Every new president gets a “honeymoon” period when most Americans, even those who didn’t support him, wish him well and hope for the best, almost always followed by a certain disillusionment as it becomes apparent the problems facing the government — usually created by previous government actions — are beyond the capacity of one person to solve.

The process has been especially dramatic for Barack Obama, in whom so many had invested so much hope that he would be dramatically different.

Now, just more than six months into his presidency, with Congress heading home (or on junkets) for a month, political reality has hit home.

There were signs of trouble early on, with Treasury Secretary Tim Geithner and “health czar”-designate Tom Daschle having tax problems and the administration showing inconsistent attitudes toward them. All of a sudden the process of selecting cabinet members and top aides didn’t look as seamlessly intelligent and methodical as it had.

Even so, the administration looked like a juggernaut getting a $787 billion “stimulus” spending bill through Congress rather quickly. President Obama moved with dispatch to announce an end to torture (or “enhanced interrogation”) and his intention to close the Guantanamo Bay prison camp. Trips abroad were generally successful, with people overseas, if anything, even more eager than most Americans to think well of the new president.

Gradually, however, complications mounted. Closing Guantanamo is turning out to be far from easy and reports on implementation have been delayed. As the U.S. prepares to leave Iraq, tensions there are simmering barely below the surface. And many Americans are having second thoughts about whether redoubling a commitment to transform Afghanistan into a modern Western-style democracy though military action was such a good idea.
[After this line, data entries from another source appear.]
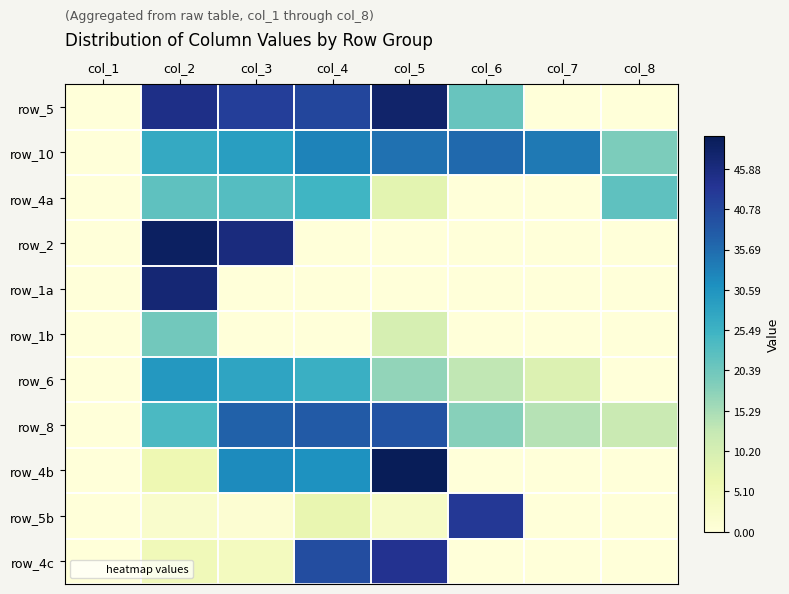

How many distinct data groups are displayed?

11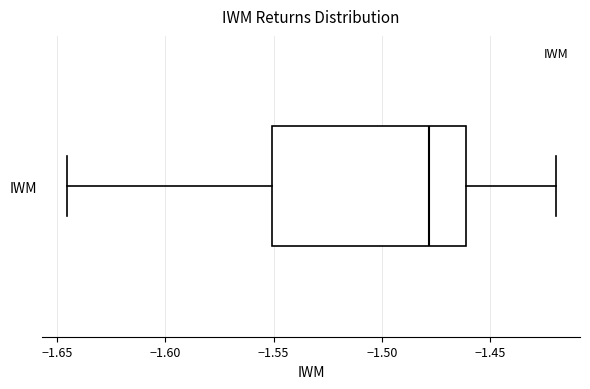

Read this box plot against the x-axis: the position of the median line, the range covered by the box, and the ends of both whiskers. The values are not printed on the chart, so give them approximately, as read against the axis.

median -1.480, box -1.550 to -1.460, whiskers -1.645 to -1.420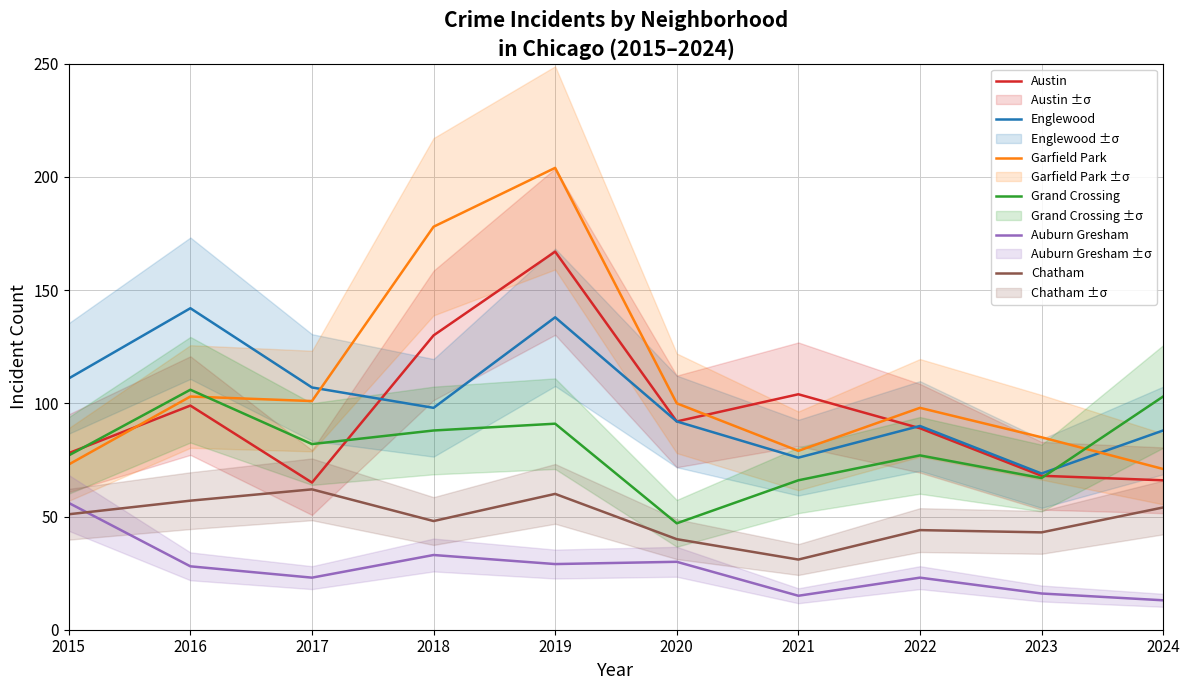

How many lines are shown in the chart?

6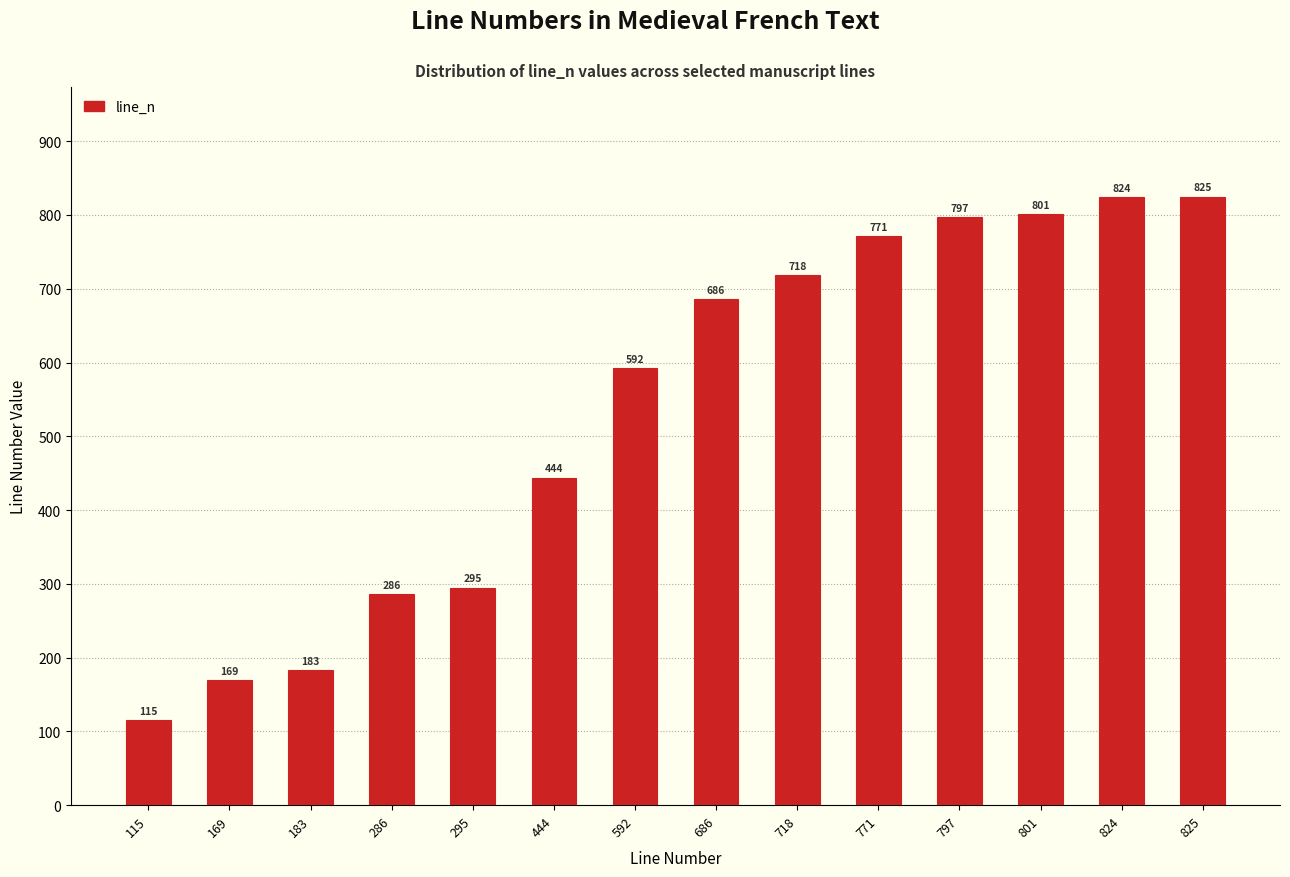

At which label is the value closest to 470?

444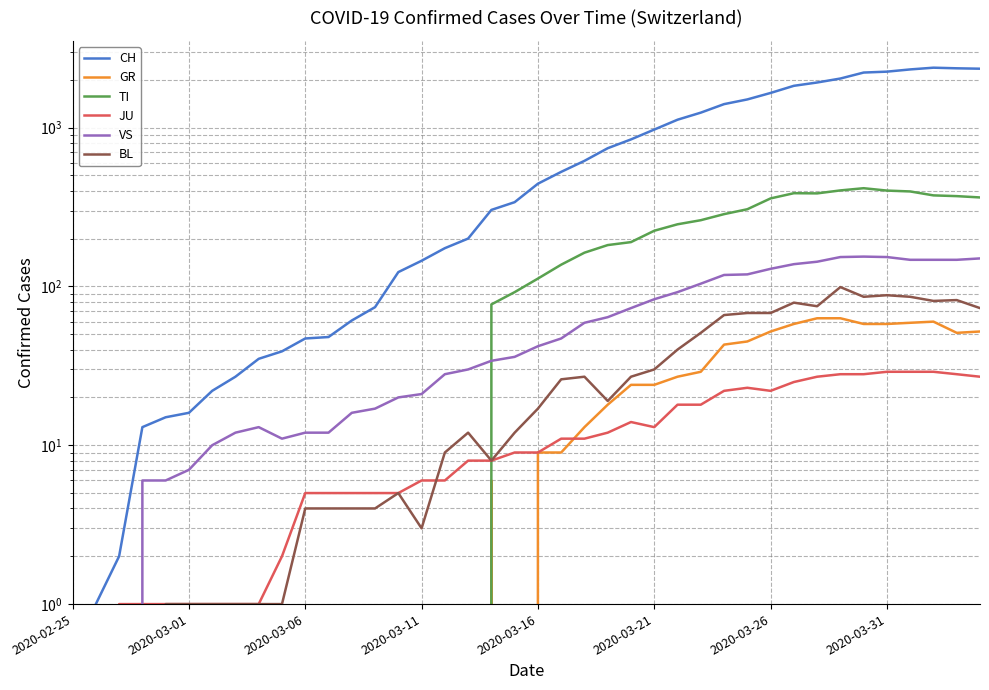

How many times do JU and VS cross each other?

1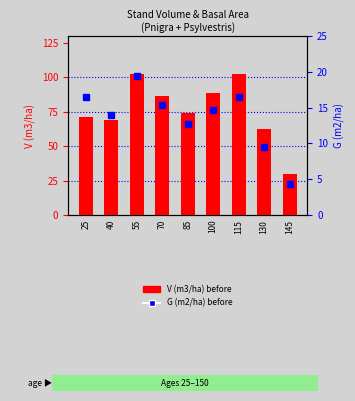

The V (m3/ha) series shows 39.1 at 145. True or false?

False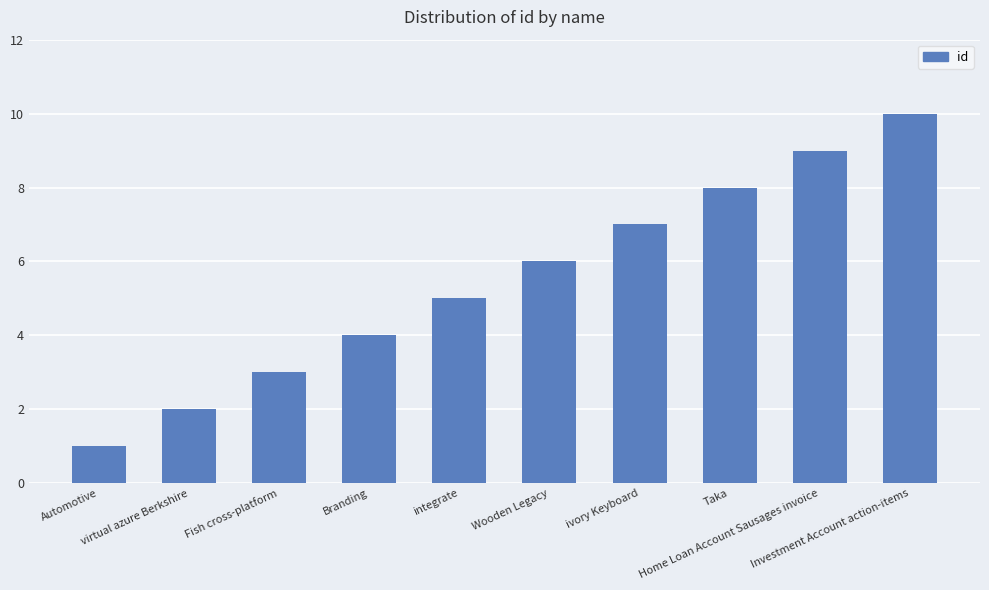

What is the minimum value shown in the chart?

1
On the domestic front House leaders ramrodded an ambitious and potentially expensive carbon cap-and-trade bill through, but blowback from constituents has been such that there are serious questions as to whether the Senate will even take it up.

The Obama administration learned from the failure of Hillarycare not to have reputed outside experts put together a complex health-care bill in secret, but then left the job to a fractious Congress. The result has been disjointed discussion, complicated by the fact that the Congressional Budget Office has issued report after report showing that expanding coverage and deepening government involvement while reducing costs and not adding to the deficit is – surprise, surprise! — a pipedream.
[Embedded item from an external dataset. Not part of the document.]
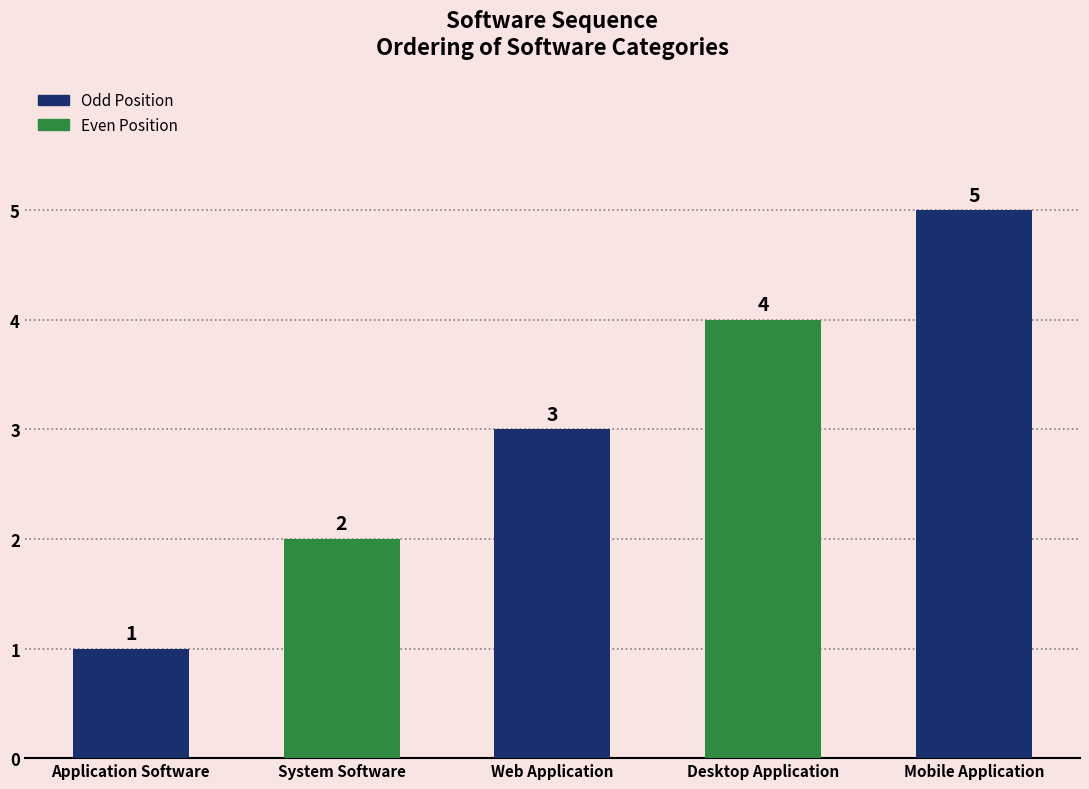

True or false: the data shows 1 at Application Software.

True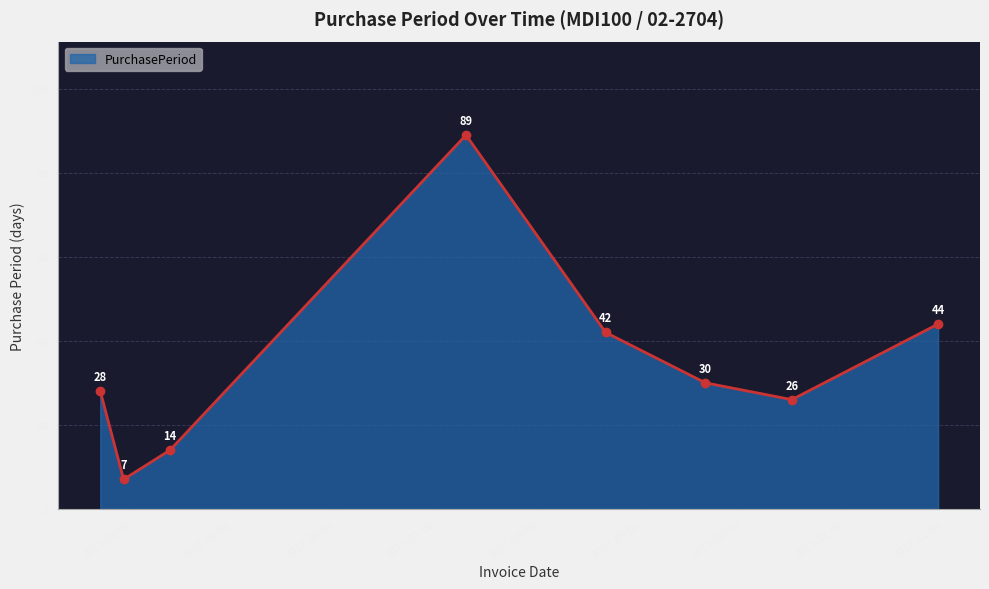

How many points are lower than both their immediate neighbors (excluding endpoints)?

2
The upshot is opinion polls show that while President Obama’s personal popularity is about where President Clinton’s and President Bush’s were at similar stages, approval ratings for key issues like handling the deficit, the economy and health care are significantly lower, in some instances dipping into the negative range.

He’s likeable but he’s human and he’s having trouble dealing with an overgrown and sclerotic government and political system.

The upside is the emerging impression that President Obama is not all-powerful and omnicompetent is in some ways a validation of our constitutional system, which was purposely designed to make it difficult to make major changes without having a strong consensus from the people and from the three branches of government that ostensibly serve them. Learning that the president is an imperfect human being like the rest of us will probably be good for the country.